§ WHAT YOU SHOULD DO
An exact transcription of all the data is required.

==== TASK INPUTS

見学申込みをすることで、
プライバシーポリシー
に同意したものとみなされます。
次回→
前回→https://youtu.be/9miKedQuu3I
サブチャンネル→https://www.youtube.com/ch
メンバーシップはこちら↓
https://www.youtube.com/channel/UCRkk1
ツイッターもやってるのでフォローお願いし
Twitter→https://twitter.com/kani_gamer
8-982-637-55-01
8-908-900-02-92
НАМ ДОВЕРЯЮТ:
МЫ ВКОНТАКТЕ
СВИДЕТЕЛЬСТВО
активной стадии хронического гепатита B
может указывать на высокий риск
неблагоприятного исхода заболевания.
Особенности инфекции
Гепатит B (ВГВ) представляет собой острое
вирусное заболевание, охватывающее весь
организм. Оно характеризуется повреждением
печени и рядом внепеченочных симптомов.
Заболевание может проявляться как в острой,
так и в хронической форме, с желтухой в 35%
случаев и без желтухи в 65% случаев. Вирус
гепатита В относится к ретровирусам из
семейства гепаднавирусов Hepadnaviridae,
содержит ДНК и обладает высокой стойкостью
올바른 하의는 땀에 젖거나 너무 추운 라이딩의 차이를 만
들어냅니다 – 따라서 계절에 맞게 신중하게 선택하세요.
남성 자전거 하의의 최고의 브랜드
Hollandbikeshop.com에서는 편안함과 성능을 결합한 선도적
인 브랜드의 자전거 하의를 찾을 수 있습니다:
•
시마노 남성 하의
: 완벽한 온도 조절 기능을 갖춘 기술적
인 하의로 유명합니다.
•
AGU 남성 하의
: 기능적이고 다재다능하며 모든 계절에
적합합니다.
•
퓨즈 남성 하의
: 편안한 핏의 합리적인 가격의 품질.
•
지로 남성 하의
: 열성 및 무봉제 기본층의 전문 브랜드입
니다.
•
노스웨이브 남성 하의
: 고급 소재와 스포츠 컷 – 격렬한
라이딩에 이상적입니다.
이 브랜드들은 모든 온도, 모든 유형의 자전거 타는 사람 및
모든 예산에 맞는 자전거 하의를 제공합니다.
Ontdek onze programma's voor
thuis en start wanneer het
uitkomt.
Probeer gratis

========

§ THE ANSWER
見学申込みをすることで、
プライバシーポリシー
に同意したものとみなされます。
次回→
前回→https://youtu.be/9miKedQuu3I
サブチャンネル→https://www.youtube.com/ch
メンバーシップはこちら↓
https://www.youtube.com/channel/UCRkk1
ツイッターもやってるのでフォローお願いし
Twitter→https://twitter.com/kani_gamer
8-982-637-55-01
8-908-900-02-92
НАМ ДОВЕРЯЮТ:
МЫ ВКОНТАКТЕ
СВИДЕТЕЛЬСТВО
активной стадии хронического гепатита B
может указывать на высокий риск
неблагоприятного исхода заболевания.
Особенности инфекции
Гепатит B (ВГВ) представляет собой острое
вирусное заболевание, охватывающее весь
организм. Оно характеризуется повреждением
печени и рядом внепеченочных симптомов.
Заболевание может проявляться как в острой,
так и в хронической форме, с желтухой в 35%
случаев и без желтухи в 65% случаев. Вирус
гепатита В относится к ретровирусам из
семейства гепаднавирусов Hepadnaviridae,
содержит ДНК и обладает высокой стойкостью
올바른 하의는 땀에 젖거나 너무 추운 라이딩의 차이를 만
들어냅니다 – 따라서 계절에 맞게 신중하게 선택하세요.
남성 자전거 하의의 최고의 브랜드
Hollandbikeshop.com에서는 편안함과 성능을 결합한 선도적
인 브랜드의 자전거 하의를 찾을 수 있습니다:
•
시마노 남성 하의
: 완벽한 온도 조절 기능을 갖춘 기술적
인 하의로 유명합니다.
•
AGU 남성 하의
: 기능적이고 다재다능하며 모든 계절에
적합합니다.
•
퓨즈 남성 하의
: 편안한 핏의 합리적인 가격의 품질.
•
지로 남성 하의
: 열성 및 무봉제 기본층의 전문 브랜드입
니다.
•
노스웨이브 남성 하의
: 고급 소재와 스포츠 컷 – 격렬한
라이딩에 이상적입니다.
이 브랜드들은 모든 온도, 모든 유형의 자전거 타는 사람 및
모든 예산에 맞는 자전거 하의를 제공합니다.
Ontdek onze programma's voor
thuis en start wanneer het
uitkomt.
Probeer gratis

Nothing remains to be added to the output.